For a long moment Hercules said nothing, just listened, then, satisfied they hadn't been followed, looked to Harry.
'They will report that to the police. They will come and search the tunnels. If they find my place, they will know you were there. And I will have nowhere to live.'
'I'm sorry…'
'At least we know two things. You are well enough to walk, even run. And you are no longer blind.'
Harry could see. He hadn't had time to even think about it. He'd been in darkness. Then had come the light of the train and seeing the passengers inside. Not with one eye but two.
'So,' Hercules said. 'You are free.' With that he slung a small bound package from his shoulder and pushed it at Harry.
'Open it.'
Harry stared, then did as the dwarf said. Undoing the package, he unrolled its contents. Black trousers, black shirt, black jacket, and the white clerical collar of a priest, all worn but serviceable.

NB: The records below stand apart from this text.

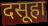
दसूहाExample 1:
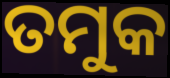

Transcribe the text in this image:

ତମୁକ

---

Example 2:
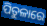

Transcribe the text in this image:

ପିତୁଳାରେ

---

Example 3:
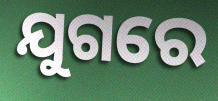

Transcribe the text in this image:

ଯୁଗରେ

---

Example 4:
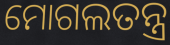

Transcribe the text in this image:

ମୋଗଲତନ୍ତ୍ର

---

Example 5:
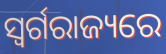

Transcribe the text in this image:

ସ୍ୱର୍ଗରାଜ୍ୟରେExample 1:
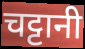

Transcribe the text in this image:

चट्टानी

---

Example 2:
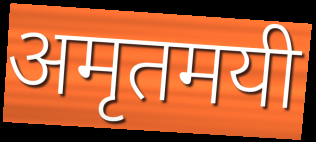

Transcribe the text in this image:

अमृतमयी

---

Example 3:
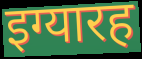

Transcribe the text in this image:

इग्यारह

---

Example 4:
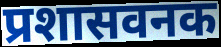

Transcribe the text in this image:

प्रशासवनक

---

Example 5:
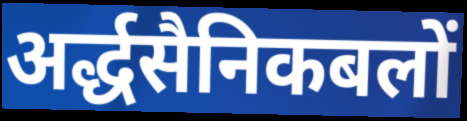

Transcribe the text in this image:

अर्द्धसैनिकबलोंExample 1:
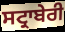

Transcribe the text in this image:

ਸਟ੍ਰਾਬੇਰੀ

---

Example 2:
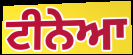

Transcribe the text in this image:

ਟੀਨੇਆ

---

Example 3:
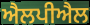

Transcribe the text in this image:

ਐਲਪੀਐਲ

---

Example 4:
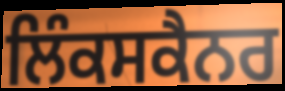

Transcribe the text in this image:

ਲਿੰਕਸਕੈਨਰ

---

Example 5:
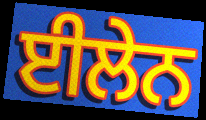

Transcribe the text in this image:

ਈਲੇਨ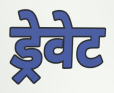
ड्रेवेटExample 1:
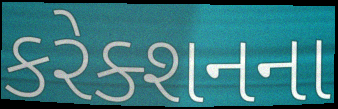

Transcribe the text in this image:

કરેક્શનના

'You will become your brother, eh?'
Harry stared, incredulous.
'All right, maybe not your brother, but a priest. Why not? Already you are growing a beard, changing your appearance… In a city filled with priests, how better to hide than in the open…? In the pants' pocket are a few hundred thousand lire. Not much, but enough for you to gather your wits and see what you would do next.'
'Why?' Harry said. 'You could have turned me over to the police and collected the reward.'
'Is your brother alive?'
'I don't know.'
'Did he kill the cardinal vicar?'
'I don't know.'
'There, you see. If I had given you to the authorities, you could never have answered the questions: If your brother lives. If he is a murderer. How do you know unless you find out? – Not forgetting that you yourself are wanted for the murder of a policeman. It makes it twice as interesting, eh?'
'You could have had enough money to last you a long time.'
'But the police would have to give it to me. And I cannot go to the police, Mr Harry. Because I myself am a murderer… And if I had someone else do it and offered some sort of arrangement, they might take the money and never come back… You would be in prison, and I would be no better off than I am now… What good is that?'
'Then why?'
'Do I help you?'
'Yes.'
'To let you out, Mr Harry, and see what you can do. How far your wits and courage will take you. If you are good enough to survive. To find answers to your questions. To prove your innocence.'
Harry studied him carefully. 'That's not the only reason, is it?'
Hercules moved back on his crutches and for the first time Harry saw sadness in him. 'The man I killed was wealthy and drunk. He tried to smash my head with a brick because of what I look like. I had to do something and did.
'You are a handsome, intelligent man. If you use what you have, you have a chance… I have none. I am an ugly dwarf and murderer, condemned to a life beneath the streets… If you win your game, Mr Harry, maybe you will remember me and come back. Use your money and what you know to help me… If I am still alive, any Gypsy will know how to find me.'
A feeling of warmth and true affection crept over Harry, making him feel as if he stood in the presence of an extraordinary human being. And he cocked his head, smiling at the sheer curiosity of it. A week ago he'd been in New York on business, one of the youngest, most successful entertainment lawyers in Hollywood. His life had seemed charmed. He was on top of the world, with only higher to go. Seven days later, in a turn of circumstance beyond imagination, he stood bandaged and dirty in a cramped air shaft above the Rome Metro – wanted for the murder of an Italian policeman.
It was a nightmare that defied belief but all too real just the same. And in the middle of it, a man brutalized by life, who had little or no hope of ever being free again – a crippled dwarf who had rescued him and helped nurse him back to health – hung on his crutches inches away in a deep chiaroscuro of light, asking for his help. One day in the future, if he could remember.